-- begin PASSAGE SHOWN --

- Promotional poster
- Also known as: When a Man Is in Love; When a Man Loves a Woman; A Man in Love;
- Hangul: 남자가 사랑할 때
- RR: Namjaga saranghal ttae
- MR: Namjaga saranghal ttae
- Genre: Romance; Melodrama;
- Written by: Kim In-young
- Directed by: Kim Sang-ho; Choi Byung-gil;
- Starring: Song Seung-heon; Shin Se-kyung; Chae Jung-an; Yeon Woo-jin;
- Music by: Oh Joon-sung
- Country of origin: South Korea
- Original language: Korean
- No. of episodes: 20

Production
- Executive producer: Park Hong-gyun
- Producer: Choi Jun-seok
- Production locations: South Korea; Guam;
- Cinematography: Kim Jong-jin; Jung Chan-hong;
- Editor: Kim Hee-sung
- Running time: 60 minutes
- Production company: iWill Media

Original release
- Network: MBC TV
- Release: April 3 – June 6, 2013

= When a Man Falls in Love =

2013 South Korean TV series

When a Man Falls in Love is a 2013 South Korean television drama series broadcast by MBC. Directed by Kim Sang-ho and Choi Byung-gil, it stars Song Seung-heon, Shin Se-kyung, Chae Jung-an and Yeon Woo-jin. It aired from April 3 to June 6, 2013, replacing 7th Grade Civil Servant and was replaced by The Queen's Classroom. The story revolves around a world-weary gangster as his love life intertwines with three others, and how the course of their lives changes entirely based on one moment of fevered passion.

==Plot==
Han Tae-sang (Song Seung-heon) is a successful but cold-blooded businessman who is unstoppable once he sets his mind on doing or getting something. He had once been a smart young man full of potential, but his dreams came to a halt when he was forced to work as a gangster for the same loan shark that destroyed his family. Since then, he has been able to build a successful business through his own blood, sweat and tears, and everything he's gotten in his life has been hard-earned. Then one day, what was supposed to have been a simple extortion job turns into a chance meeting with Seo Mi-do (Shin Se-kyung), the daughter of a modest bookstore owner. Mi-do is a troubled young woman who is full of drive and ambition; she is determined to better her life to forget the hardships of her poverty-stricken childhood. In Mi-do, Tae-sang sees so much of his own personality that he is drawn to her fire and passion. As he begins to fall in love with her, he realizes that he will do anything to protect her and try to give her a better life, perhaps to redeem himself. As the plot proceeds Mi-do meets Lee Jae-hee (Yeon Woo-jin) who falls in love with her. The story later on how Han Tae-sang, Seo Mi-do & Lee Jae-hee deal with their mutual love and relation.

-- end PASSAGE SHOWN --
-- begin MATERIAL SHOWN --

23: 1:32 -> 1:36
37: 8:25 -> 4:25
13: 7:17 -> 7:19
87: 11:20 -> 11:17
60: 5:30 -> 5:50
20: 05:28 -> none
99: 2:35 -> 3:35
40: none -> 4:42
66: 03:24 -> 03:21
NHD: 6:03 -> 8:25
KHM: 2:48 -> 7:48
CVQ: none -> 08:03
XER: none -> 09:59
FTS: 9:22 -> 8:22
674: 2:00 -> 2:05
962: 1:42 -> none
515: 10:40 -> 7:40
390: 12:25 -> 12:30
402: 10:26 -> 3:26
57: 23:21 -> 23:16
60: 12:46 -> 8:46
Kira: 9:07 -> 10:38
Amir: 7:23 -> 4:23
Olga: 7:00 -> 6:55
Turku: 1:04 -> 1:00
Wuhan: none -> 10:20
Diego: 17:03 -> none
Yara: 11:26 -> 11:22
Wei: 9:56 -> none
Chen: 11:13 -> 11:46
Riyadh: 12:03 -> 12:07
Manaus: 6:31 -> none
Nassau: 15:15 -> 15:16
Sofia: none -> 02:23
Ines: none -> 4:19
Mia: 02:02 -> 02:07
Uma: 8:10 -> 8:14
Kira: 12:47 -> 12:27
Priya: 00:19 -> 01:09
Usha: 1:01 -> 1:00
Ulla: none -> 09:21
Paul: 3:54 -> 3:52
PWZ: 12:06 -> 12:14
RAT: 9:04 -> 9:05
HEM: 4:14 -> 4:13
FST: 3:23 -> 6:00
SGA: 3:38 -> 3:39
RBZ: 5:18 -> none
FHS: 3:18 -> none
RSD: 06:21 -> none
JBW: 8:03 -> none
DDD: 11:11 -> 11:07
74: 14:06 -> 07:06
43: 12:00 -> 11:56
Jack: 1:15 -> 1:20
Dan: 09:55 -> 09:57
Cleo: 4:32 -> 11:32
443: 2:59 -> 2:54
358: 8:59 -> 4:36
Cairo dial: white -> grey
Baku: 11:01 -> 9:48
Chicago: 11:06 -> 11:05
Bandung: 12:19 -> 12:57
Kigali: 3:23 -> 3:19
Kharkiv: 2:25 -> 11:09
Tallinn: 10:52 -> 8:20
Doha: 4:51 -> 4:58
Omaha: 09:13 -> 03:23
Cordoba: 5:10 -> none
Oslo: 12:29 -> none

-- end MATERIAL SHOWN --

## EXERCISE TASK 1:
Update the article on When a Man Falls in Love from "2013 South Korean TV" through "of fevered passion.", replacing "MBC" with "MBC TV".
## EXERCISE TASK 2:
According to the article on When a Man Falls in Love, which series did the drama replace when it began airing?
## EXERCISE TASK 3:
Continue the article on When a Man Falls in Love from the point where it stops.

## WRITTEN REPLY 1:
2013 South Korean TV series

When a Man Falls in Love is a 2013 South Korean television drama series broadcast by MBC TV. Directed by Kim Sang-ho and Choi Byung-gil, it stars Song Seung-heon, Shin Se-kyung, Chae Jung-an and Yeon Woo-jin. It aired from April 3 to June 6, 2013, replacing 7th Grade Civil Servant and was replaced by The Queen's Classroom. The story revolves around a world-weary gangster as his love life intertwines with three others, and how the course of their lives changes entirely based on one moment of fevered passion.

## WRITTEN REPLY 2:
It replaced 7th Grade Civil Servant.

## WRITTEN REPLY 3:
==Cast==

===Main characters===
- Song Seung-heon - Han Tae-sang
Tae-sang is a thug, a cold-hearted loan shark who survives his boss's betrayal and steps up from right-hand man to head of the gang. Then he falls in love for the first time, and leaves it all behind in the name of love, morphing into a successful businessman.

- Shin Se-kyung - Seo Mi-do
A hardworking young woman who comes from a poor family.

- Chae Jung-an - Baek Seung-joo
The ex-girlfriend of Tae-sang's old mob boss, who is in love with Tae-sang.

- Yeon Woo-jin - Lee Jae-hee
A confident young man who's used to winning at everything. Tae-sang supported him through post secondary education but his friendship with Tae-sang turns to rivalry when both are in love with Mi-do.

===Supporting characters===
- Jay B - Seo Mi-joon
Mi-do's younger brother, a trainee with a major talent agency.
- Park Jin-young - Ddol-yi
A part-time employee who works for Tae-sang's mother.
- Kang Shin-il - Seo Kyung-wook
- Oh Young-shil - Choi Seon-ae
- Lee Chang-hoon - Gu Yong-gab
- Kim Sung-oh - Lee Chang-hee
- Jo Jae-ryong - Yoon Dong-gu
- Jung Young-sook - Yoon Hong-ja
- Park Min-ji - Eun-ae
- Yeon Min-ji - Jin Song-yeon
- Lee Sung-min - Kim Dae-kwang, Tae-sang's boss (guest appearance, ep 1–2,4)

==Ratings==
In the table below, represent the lowest ratings and represent the highest ratings.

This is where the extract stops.